A$AP Rocky spared jail after being found guilty of Stockholm brawl
U.S. rapper A$AP Rocky was convicted in Sweden on Wednesday of assault over a Stockholm street brawl, but spared time in jail after a high-profile trial that had led President Donald Trump to accuse Sweden of treating him unfairly. A$AP Rocky, whose real name is Rakim Mayers, and two members of his entourage were found guilty of kicking and beating 19-year-old Mustafa Jafari after an argument. But the court said allegations they hit him with a glass bottle, which might have brought a tougher sentence, were not proven.
Guns N' Roses settles lawsuit over Guns 'N' Rosé beer
Guns N' Roses has settled a lawsuit in which it accused the Colorado brewery Oskar Blues of trademark infringement for selling Guns 'N' Rosé ale and merchandise without permission. According to a Monday court filing by the rock band's lawyers, both sides agreed in principle to settle on July 31, and are working on a written settlement that would lead to the lawsuit's dismissal.

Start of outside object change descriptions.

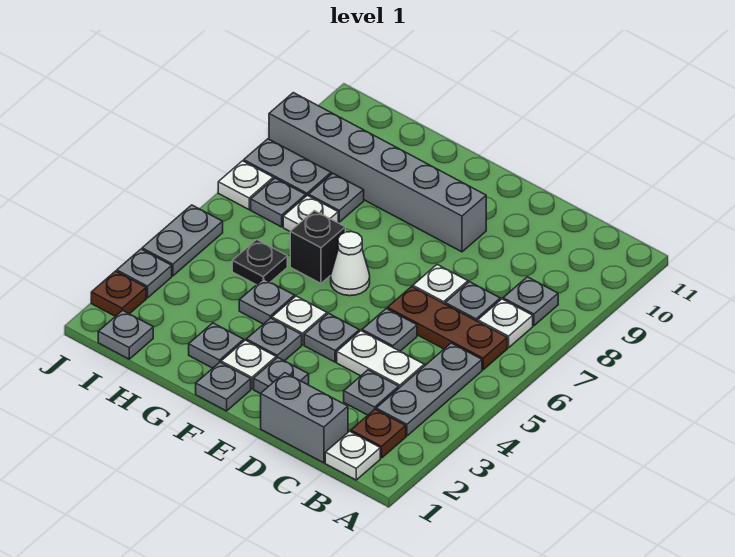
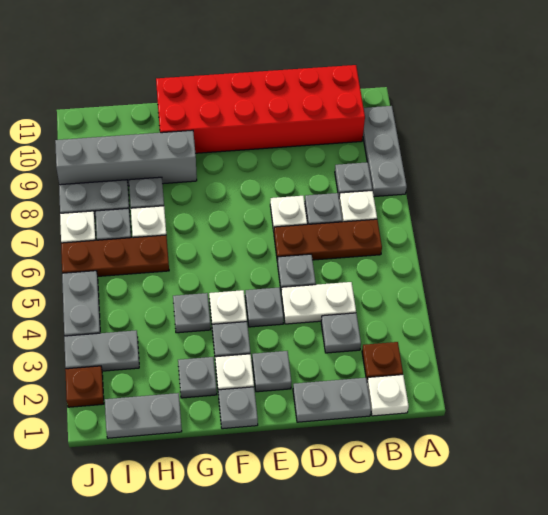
grey 1x3 plate [376,343,482,436] -> grey 1x3 plate moved to [363,106,407,197]
none -> red 2x6 brick [156,65,365,153]
grey 1x2 brick [261,373,348,463] -> grey 1x2 plate [293,378,371,422]
grey 1x6 brick [269,93,486,252] -> grey 1x4 brick [55,130,197,186]
white 1x1 cone [331,232,370,296] -> none
black 1x1 brick [290,211,345,283] -> none
black 1x1 plate [232,240,287,285] -> none
none -> brown 1x3 plate [61,235,169,276]
grey 1x1 plate [98,310,153,359] -> grey 1x2 plate [105,393,182,438]
grey 1x1 plate [117,249,172,298] -> grey 1x2 plate [64,330,139,371]

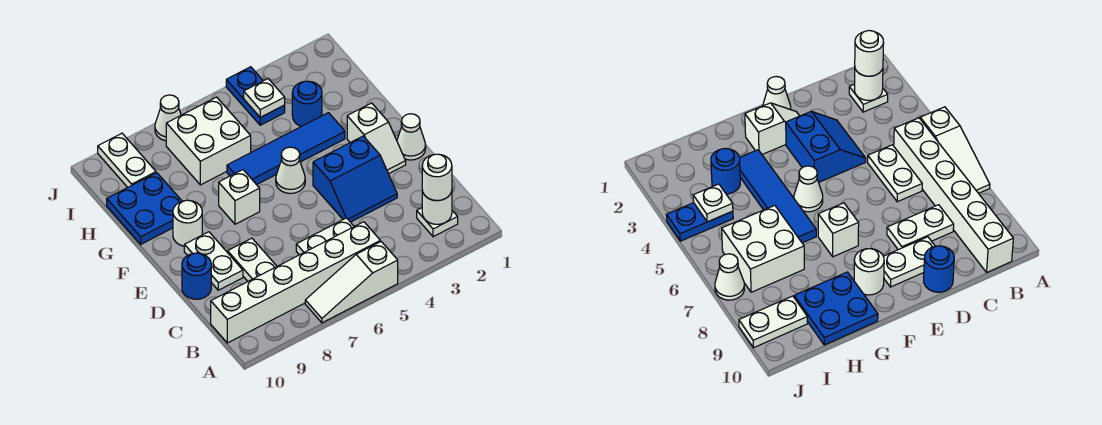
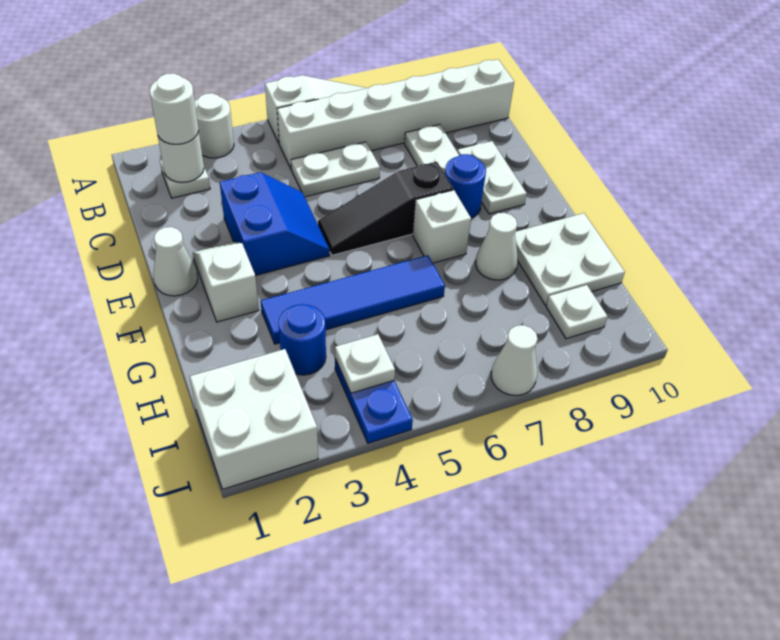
blue 2x2 slope [313,136,397,222] -> blue 2x2 slope turned to [220,172,330,276]
blue 1x1 round brick [182,253,211,299] -> blue 1x1 round brick moved to [445,154,486,218]
none -> black 1x3 slope [318,162,453,255]
white 1x1 cone [276,147,305,193] -> white 1x1 cone moved to [476,213,518,280]
white 1x1 round brick [173,200,202,246] -> white 1x1 round brick moved to [195,93,234,158]
blue 2x2 plate [107,173,182,244] -> white 2x2 plate [515,213,625,305]
white 2x2 brick [166,97,251,185] -> white 2x2 brick moved to [190,349,318,489]
white 1x2 plate [98,133,156,187] -> white 1x1 plate [546,285,608,339]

'Jimmy Kimmel Live' hit with $395,000 fine over emergency tones in skit
Simulated wireless alert tones used in a "Jimmy Kimmel Live!" skit making fun of a presidential alert test have cost Walt Disney Co's ABC $395,000 in civil fines with the U.S. Federal Communications Commission. AMC Networks separately on Thursday agreed to pay a $104,000 fine for using an alert tone in a February 2019 episode of the "The Walking Dead." The commission handed down smaller fines to Discovery's Animal Planet and Meruelo Radio Holdings for other violations.
How 'Woodstock' movie shaped festival's place in counterculture
Michael Wadleigh never played a note and is not a household name, but he may be the person most responsible for securing Woodstock's place in history as the epitome of Sixties counterculture. Wadleigh filmed and directed the Oscar-winning "Woodstock" documentary about the three days of peace and music on a farm in upstate New York in 1969, but his focus went way beyond the performances on stage.
Amid fresh meltdown, Argentine film gives last laugh to victims of 2001 crisis
With Argentina once again reeling from a financial crisis, a film released on Thursday shows residents from a village outside Buenos Aires pursuing the dream of many of those left penniless by the country's 2001 debt default: getting their money back. The film by Argentine director Sebastian Borensztein, "La Odisea de los Giles" ("the Odyssey of the Naive"), is a fictional payback story for a nation still traumatized by the meltdown two decades ago that plunged much of the population into poverty - at a time of fresh economic turmoil.